Swear words also featured commonly with ******* and ********** topping the list, so don’t use those.
Bottom line, use a complex password and two factor authentication. Not ideal, but necessary, and don’t write your passwords down on paper marked ‘passwords’ and stick it to the computer you use on a sticky note.
That’s a bad idea also, especially if you're running something sensitive like a missile defence centre.
Prioritise high priority accounts
Having stated that the IT team is not your biggest risk, there is a key responsibility they have to get right around the management of security protocols for high privilege accounts, those admin level accounts that hold the keys to your castle.
Effective security protocols around passwords for high privilege accounts preventing their misuse is essential, especially if your technical teams have kids called Ashley or Jessica. If these accounts are compromised the consequences can be severe so regular security checks and audits are a must.
As a minimum your technical team should follow a least privilege principle when it comes to account management with elevated privileges on a ‘as needed’ basis, not a blanket right.
Return to sender
Ever sent an email to the wrong person or one you wish hadn’t been sent at all?
Many people have. In fact it’s one of the most common causes of a data breach (the 4th most common according to research by Verizon) accounting for more than 60% of human error data breaches and it can happen to anyone, including the US Embassy in Australia who accidentally sent out a meeting invitation with a picture of a cat dressed as Cookie Monster in what they described in their apology as a training error.
Whilst this example is amusing it could have been very different.

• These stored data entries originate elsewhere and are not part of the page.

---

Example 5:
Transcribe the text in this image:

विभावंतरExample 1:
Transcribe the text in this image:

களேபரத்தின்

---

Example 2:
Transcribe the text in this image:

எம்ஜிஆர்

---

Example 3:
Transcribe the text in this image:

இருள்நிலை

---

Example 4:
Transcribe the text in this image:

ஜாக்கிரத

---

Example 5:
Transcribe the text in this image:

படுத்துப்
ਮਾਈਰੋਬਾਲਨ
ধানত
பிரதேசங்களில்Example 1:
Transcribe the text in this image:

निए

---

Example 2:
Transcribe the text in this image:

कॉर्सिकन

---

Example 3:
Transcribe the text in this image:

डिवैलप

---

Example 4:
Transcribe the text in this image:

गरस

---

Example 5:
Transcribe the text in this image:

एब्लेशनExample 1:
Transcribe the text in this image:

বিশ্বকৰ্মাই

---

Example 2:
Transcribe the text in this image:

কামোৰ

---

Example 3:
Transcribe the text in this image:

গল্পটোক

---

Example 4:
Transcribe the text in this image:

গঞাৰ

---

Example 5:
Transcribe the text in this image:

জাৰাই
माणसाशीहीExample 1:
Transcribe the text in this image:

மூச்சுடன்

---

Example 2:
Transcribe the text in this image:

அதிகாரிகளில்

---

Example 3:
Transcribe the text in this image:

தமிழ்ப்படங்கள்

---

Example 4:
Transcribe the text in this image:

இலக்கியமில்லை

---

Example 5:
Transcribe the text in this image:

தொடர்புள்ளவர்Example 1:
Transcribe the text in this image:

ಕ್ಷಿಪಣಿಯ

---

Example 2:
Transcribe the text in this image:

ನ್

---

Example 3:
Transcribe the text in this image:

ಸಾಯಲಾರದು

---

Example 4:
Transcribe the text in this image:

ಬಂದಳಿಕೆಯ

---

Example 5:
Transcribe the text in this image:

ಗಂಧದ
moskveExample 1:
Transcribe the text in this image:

For sensitive emails encryption is a good idea and many organisations are now also deploying more advanced security solutions that can prevent specific documents from leaving the corporate network.
It’s all about people
Ultimately people will make mistakes but there is no defence for not mitigating against foreseeable risks (again just imagine explaining not mitigating against a foreseeable risk to your Audit Committee, or worse an investigation).
Proactively training staff through a continual process of workforce development around digital skills is not just a good idea, I would argue it is now essential. Additionally IT teams must have access to the right tools to enable them to proactively manage known and foreseeable threats to digital assets.

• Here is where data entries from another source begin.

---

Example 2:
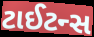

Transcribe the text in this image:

ટાઈટન્સ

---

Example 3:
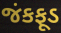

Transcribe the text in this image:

જંકફૂડ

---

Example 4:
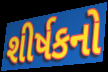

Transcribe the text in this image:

શીર્ષકનો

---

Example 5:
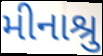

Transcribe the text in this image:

મીનાશ્રુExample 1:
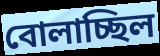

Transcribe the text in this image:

বোলাচ্ছিল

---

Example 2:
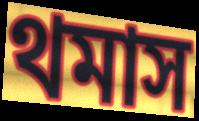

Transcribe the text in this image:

থমাস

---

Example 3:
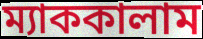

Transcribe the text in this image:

ম্যাককালাম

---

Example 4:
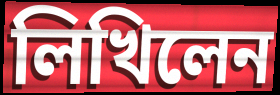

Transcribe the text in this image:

লিখিলেন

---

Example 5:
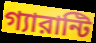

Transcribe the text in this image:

গ্যারান্টিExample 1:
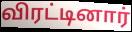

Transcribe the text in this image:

விரட்டினார்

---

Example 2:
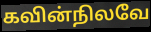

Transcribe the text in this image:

கவின்நிலவே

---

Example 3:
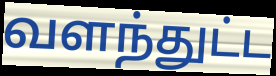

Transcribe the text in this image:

வளந்துட்ட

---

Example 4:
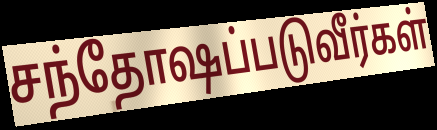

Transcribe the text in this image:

சந்தோஷப்படுவீர்கள்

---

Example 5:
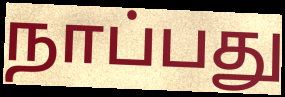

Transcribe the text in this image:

நாப்பதுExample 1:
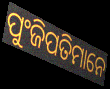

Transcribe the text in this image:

ପୁଂଜିପତିମାନେ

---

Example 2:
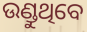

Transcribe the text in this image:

ଉଣ୍ଡୁଥିବେ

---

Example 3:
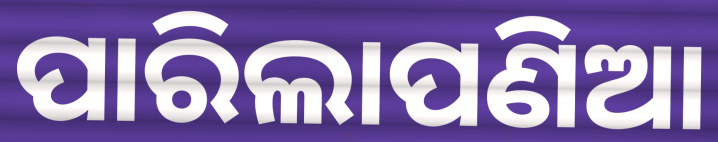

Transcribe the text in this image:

ପାରିଲାପଣିଆ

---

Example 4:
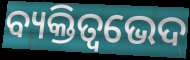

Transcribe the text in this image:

ବ୍ୟକ୍ତିତ୍ୱଭେଦ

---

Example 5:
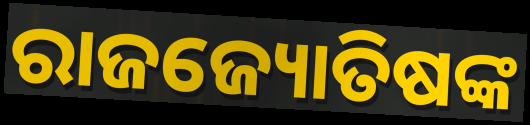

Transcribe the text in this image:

ରାଜଜ୍ୟୋତିଷଙ୍କ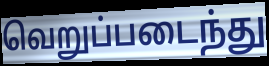
வெறுப்படைந்து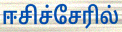
ஈசிச்சேரில்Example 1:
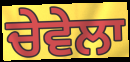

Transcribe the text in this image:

ਚੇਵੇਲਾ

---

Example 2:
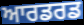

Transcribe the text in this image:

ਆਰਡਰਡ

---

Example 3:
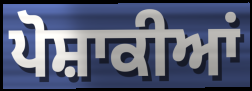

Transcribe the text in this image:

ਪੋਸ਼ਾਕੀਆਂ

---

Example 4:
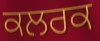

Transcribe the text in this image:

ਕਲਰਕ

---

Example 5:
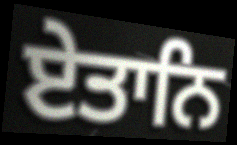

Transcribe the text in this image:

ਏਤਾਨਿ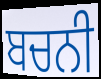
ਬਚਨੀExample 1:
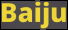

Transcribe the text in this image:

Baiju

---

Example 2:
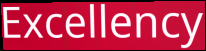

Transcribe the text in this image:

Excellency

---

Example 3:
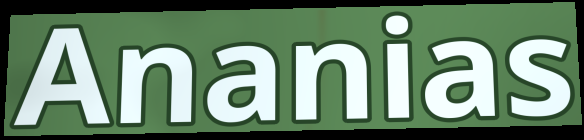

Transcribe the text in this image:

Ananias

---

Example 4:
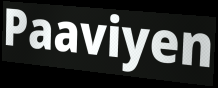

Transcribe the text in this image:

Paaviyen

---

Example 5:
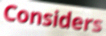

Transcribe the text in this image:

ConsidersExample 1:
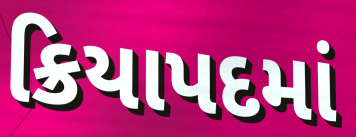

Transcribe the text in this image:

ક્રિયાપદમાં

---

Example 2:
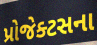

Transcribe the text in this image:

પ્રોજેક્ટસના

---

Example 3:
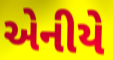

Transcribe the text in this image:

એનીયે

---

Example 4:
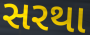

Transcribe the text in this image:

સરથા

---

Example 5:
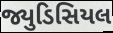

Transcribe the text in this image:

જ્યુડિસિયલ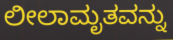
ಲೀಲಾಮೃತವನ್ನು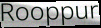
Rooppur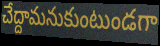
చేద్దామనుకుంటుండగా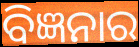
ବିଜ୍ଞନାରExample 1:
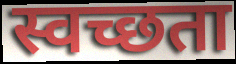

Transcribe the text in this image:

स्वच्छता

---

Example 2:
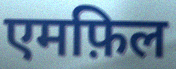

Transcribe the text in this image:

Making effective use of cloud technology with leading security credentials will also enhance resilience against cyberintrusion and should definitely be high on the menu.
In the context of data protection, as the saying goes, ‘to err is human. To really foul things up requires a computer’ so when you are dealing with both, effective digital coaching and continual training is essential if you’re to avoid your very own Jeffrey Wong moment.